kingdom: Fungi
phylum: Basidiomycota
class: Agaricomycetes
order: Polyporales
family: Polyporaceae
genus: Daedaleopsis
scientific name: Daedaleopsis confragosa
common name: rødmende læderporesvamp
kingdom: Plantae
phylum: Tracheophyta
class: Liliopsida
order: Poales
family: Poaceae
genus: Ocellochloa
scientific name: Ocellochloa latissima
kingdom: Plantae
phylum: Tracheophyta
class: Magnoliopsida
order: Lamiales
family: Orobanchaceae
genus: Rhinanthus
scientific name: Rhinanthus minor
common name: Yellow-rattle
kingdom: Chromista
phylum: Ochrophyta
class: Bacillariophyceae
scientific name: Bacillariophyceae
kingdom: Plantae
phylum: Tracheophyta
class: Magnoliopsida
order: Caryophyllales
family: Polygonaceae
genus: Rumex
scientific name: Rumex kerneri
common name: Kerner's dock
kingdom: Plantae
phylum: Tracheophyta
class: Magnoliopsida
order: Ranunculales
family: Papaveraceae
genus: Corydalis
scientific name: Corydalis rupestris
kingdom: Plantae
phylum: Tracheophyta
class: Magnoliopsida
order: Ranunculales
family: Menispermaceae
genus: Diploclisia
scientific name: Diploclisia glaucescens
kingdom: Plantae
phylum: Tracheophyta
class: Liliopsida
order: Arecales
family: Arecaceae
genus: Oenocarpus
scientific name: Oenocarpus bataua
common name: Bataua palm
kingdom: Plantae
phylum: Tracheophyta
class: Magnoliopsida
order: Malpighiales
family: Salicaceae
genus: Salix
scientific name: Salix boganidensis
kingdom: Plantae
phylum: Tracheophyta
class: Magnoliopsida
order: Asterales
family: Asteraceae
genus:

■ Exercise task ■
Please convert the part of the entries above that begins with the line containing "family: Arecaceae" and runs through the last line of the entries into a numbered list, including both ends and leaving out any blank lines.

■ Result of this task ■
1. family: Arecaceae
2. genus: Oenocarpus
3. scientific name: Oenocarpus bataua
4. common name: Bataua palm
5. kingdom: Plantae
6. phylum: Tracheophyta
7. class: Magnoliopsida
8. order: Malpighiales
9. family: Salicaceae
10. genus: Salix
11. scientific name: Salix boganidensis
12. kingdom: Plantae
13. phylum: Tracheophyta
14. class: Magnoliopsida
15. order: Asterales
16. family: Asteraceae
17. genus:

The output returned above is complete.